I look forward to hearing from you, should you decide to contribute. :) A web socket transport for Cap'n Proto would make a lot of sense, particularly if paired with a Javascript implementation, which one or two people have claimed they might create. I expect it will be easy to hook this in as a transport without disturbing much of the RPC implementation.
One random idea that just hit me if you're thinking about RPC layers anyways. Make sure that Cap'n Proto plays well with 0MQ. They probably do already, but a published example or two demonstrating it would not be a bad thing.
You can certainly send Cap'n Proto messages over 0MQ (or nanomsg) pretty easily -- Cap'n Proto gives you bytes, 0MQ takes bytes. Done deal.

However, supporting Cap'n Proto's planned RPC system on top of 0MQ may not work so well. The thing is, 0MQ implements specific interaction patterns, such as request/response, publish/subscribe, etc. Meanwhile, Cap'n Proto RPC is based on a different, more fundamental object-oriented model that doesn't fit into any of these patterns. A Cap'n Proto connection does not have a defined requester or responder -- both sides may hold any number of references to objects living on the other side, to which they can make requests at any time. So it fundamentally doesn't fit into the req/rep model, much less things like pub/sub. On the other hand, you can potentially build a pub/sub system on top of Cap'n Proto's model (as well as, trivially, a req/rep system).

I discussed this a bit on the mailing list:

https://groups.google.com/d/msg/capnproto/JYwBWX9eNqw/im5r_E...

At least, this is my understanding based on what I've managed to read so far of 0MQ's docs. I intend to investigate further, because it would be great to reuse existing work where it makes sense, but at the moment it isn't looking like a good fit. If I've missed something, definitely do let me know.

The killer feature that I like for 0MQ is that you can support message passing asynchronously, even when the other side is not currently up. For instance in a request/response pattern, one side might go away, get restarted, reinitialize, and then they carry on as if there wasn't a period in the middle where there was no connection. This kind of robust handling of network interruptions is very convenient for many use cases.

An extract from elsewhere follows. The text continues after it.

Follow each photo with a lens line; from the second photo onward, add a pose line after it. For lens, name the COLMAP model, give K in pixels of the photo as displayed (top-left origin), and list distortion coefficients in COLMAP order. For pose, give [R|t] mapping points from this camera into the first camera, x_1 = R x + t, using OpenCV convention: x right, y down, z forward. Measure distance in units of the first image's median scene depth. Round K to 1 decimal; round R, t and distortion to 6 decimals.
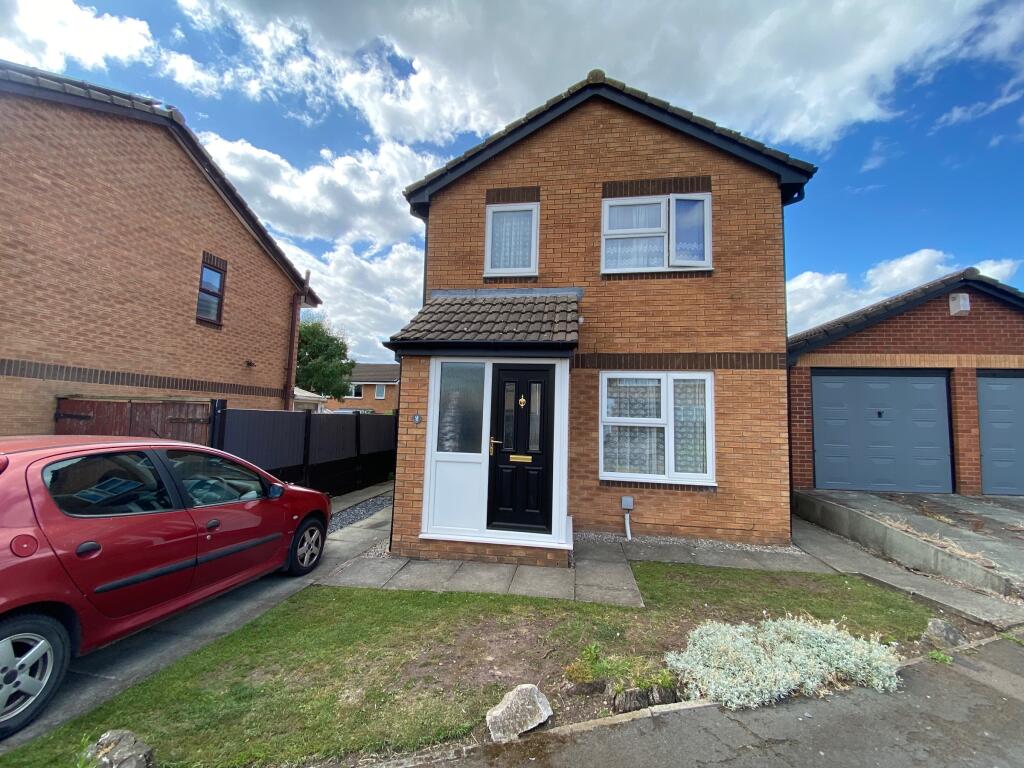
lens RADIAL K [[408.8, 0, 512.0], [0, 408.8, 384.0], [0, 0, 1]] dist [-0.029726, -0.005429]
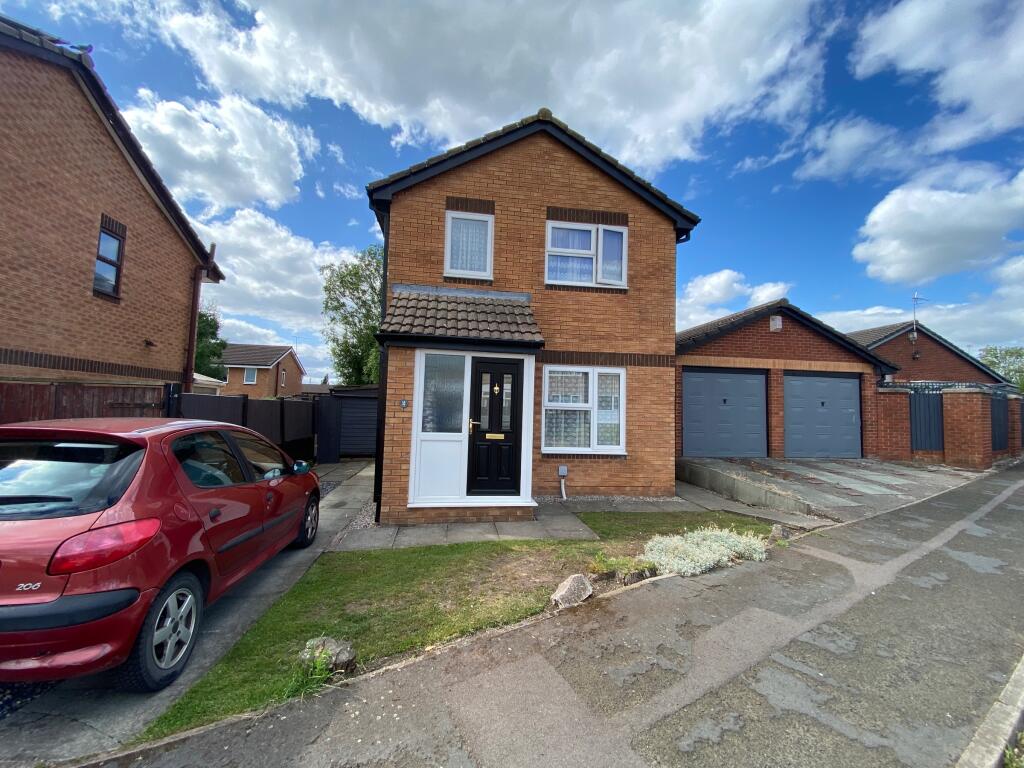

However what you describe isn't necessarily going to fit into that. The #1 thing that your description makes me wonder about is whether RPCs are going to be synchronous or asynchronous. So, for instance, if you hand me a data structure with a list objects that are references to data that I want to have, and I decide that I need 10 of them, do I have to pay for the overhead of 10 round trips, or can I say, "I need these 10" and get them all at once?